3. Identify possible problems when deploying the data mining results

Plan monitoring and maintenance: Develop a thorough monitoring and maintenance plan to avoid issues during the operational phase (or post-project phase) of a model.
1. What could change in the environment? How will accuracy be monitored?
2. When should the data mining model not be used anymore? What should happen if it could no longer be used? (Update model, new data mining project)
3. Will the business objectives of the use of the model changeover time?

Produce final report: The project team documents a summary of the project which might include a final presentation of data mining results.

Review project: Conduct a project retrospective about what went well, what could have been better, and how to improve in the future. Couple of common activities taken up are listed:
1. Interview people involved in the project. Interview end users. What could have been done better? Do they need additional support? Summarize feedback and write the experience documentation
2. Analyze the process (what went right or wrong, what was done well and what needs to be improved.).
3. Document the specific data mining process (How can results and experience of applying the model be fed back into the process?). Abstract from details to make the experience useful for future projects.

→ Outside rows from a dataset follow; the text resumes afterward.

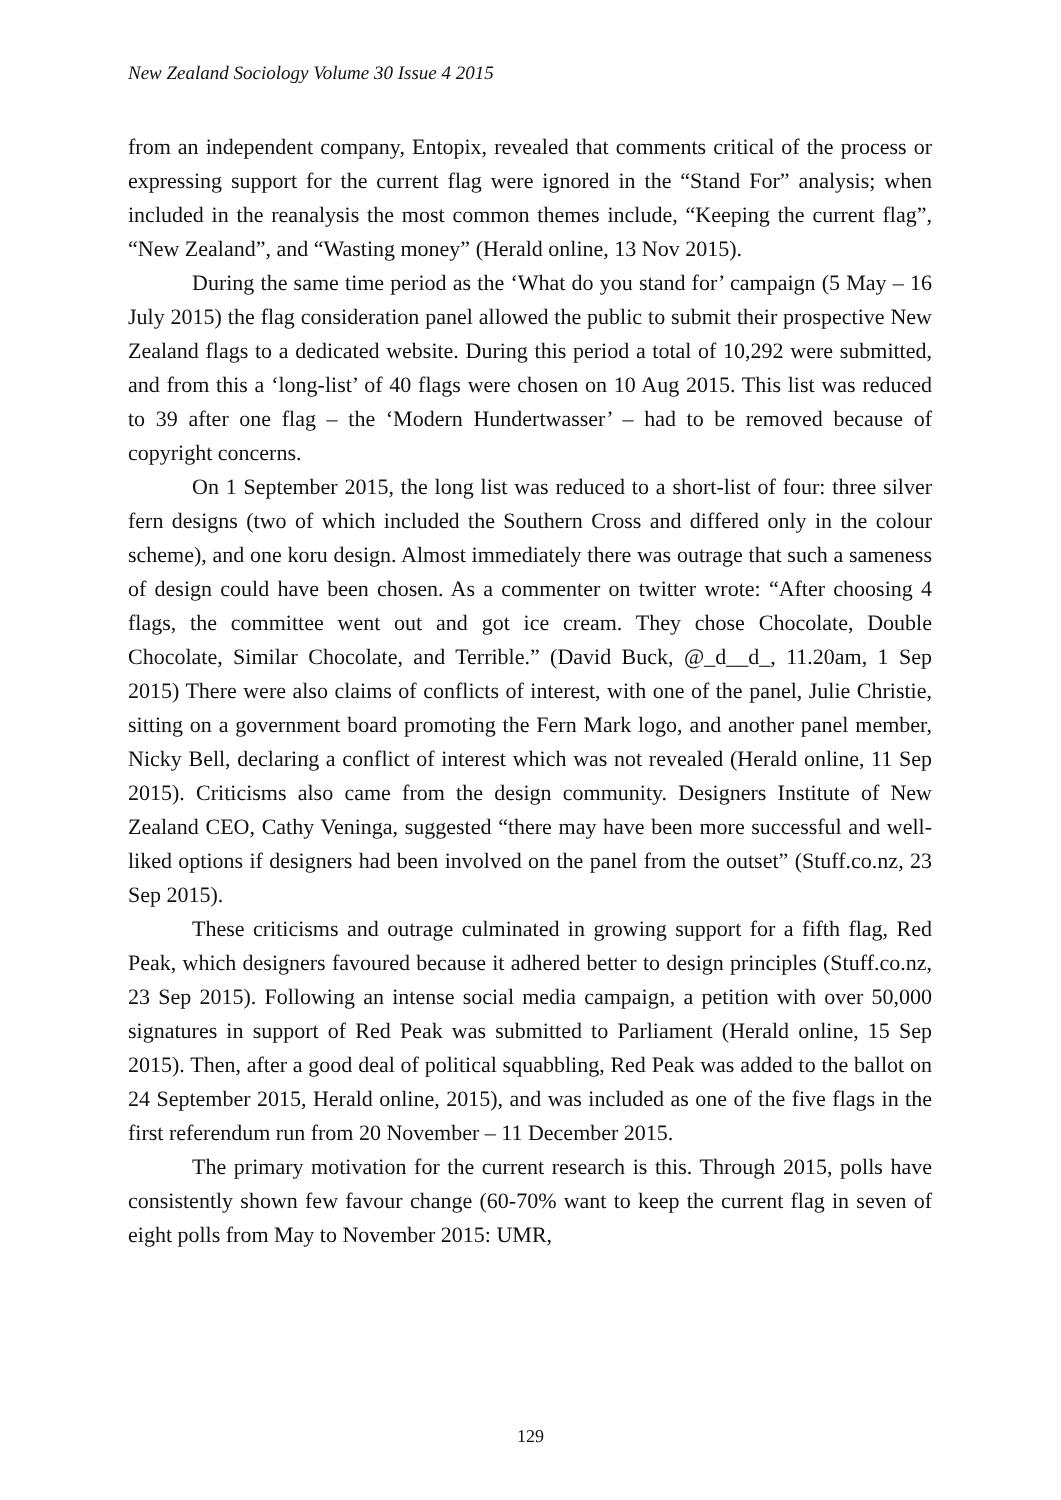New Zealand Sociology Volume 30 Issue 4 2015
from an independent company, Entopix, revealed that comments critical of the process or expressing support for the current flag were ignored in the “Stand For” analysis; when included in the reanalysis the most common themes include, “Keeping the current flag”, “New Zealand”, and “Wasting money” (Herald online, 13 Nov 2015).
During the same time period as the ‘What do you stand for’ campaign (5 May – 16 July 2015) the flag consideration panel allowed the public to submit their prospective New Zealand flags to a dedicated website. During this period a total of 10,292 were submitted, and from this a ‘long-list’ of 40 flags were chosen on 10 Aug 2015. This list was reduced to 39 after one flag – the ‘Modern Hundertwasser’ – had to be removed because of copyright concerns.
On 1 September 2015, the long list was reduced to a short-list of four: three silver fern designs (two of which included the Southern Cross and differed only in the colour scheme), and one koru design. Almost immediately there was outrage that such a sameness of design could have been chosen. As a commenter on twitter wrote: “After choosing 4 flags, the committee went out and got ice cream. They chose Chocolate, Double Chocolate, Similar Chocolate, and Terrible.” (David Buck, @_d__d_, 11.20am, 1 Sep 2015) There were also claims of conflicts of interest, with one of the panel, Julie Christie, sitting on a government board promoting the Fern Mark logo, and another panel member, Nicky Bell, declaring a conflict of interest which was not revealed (Herald online, 11 Sep 2015). Criticisms also came from the design community. Designers Institute of New Zealand CEO, Cathy Veninga, suggested “there may have been more successful and well-liked options if designers had been involved on the panel from the outset” (Stuff.co.nz, 23 Sep 2015).
These criticisms and outrage culminated in growing support for a fifth flag, Red Peak, which designers favoured because it adhered better to design principles (Stuff.co.nz, 23 Sep 2015). Following an intense social media campaign, a petition with over 50,000 signatures in support of Red Peak was submitted to Parliament (Herald online, 15 Sep 2015). Then, after a good deal of political squabbling, Red Peak was added to the ballot on 24 September 2015, Herald online, 2015), and was included as one of the five flags in the first referendum run from 20 November – 11 December 2015.
The primary motivation for the current research is this. Through 2015, polls have consistently shown few favour change (60-70% want to keep the current flag in seven of eight polls from May to November 2015: UMR,
129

Why does CRISP-DM make you a better Data Scientist?

Now that we have thoroughly drilled down the different phases of CRISP-DM let’s see what the benefits of it are:

CRISP-DM provides a uniform framework for
1. Guidelines
2. experience documentation
This methodology is cost-effective as it includes a number of processes to take out simple data mining tasks and the processes are well established across industry.
CRISP-DM encourages best practices and allows projects to replicate.
This methodology provides a uniform framework for planning and managing a project.
Being cross-industry standard, CRISP-DM can be implemented in any Data Science project irrespective of its domain.

CRISP-DM has been the de-facto industry standard process model for data mining, with an expanding number of applications across a wide array of industries. It is extremely important that every data scientist and data miner must understand the different steps of this model.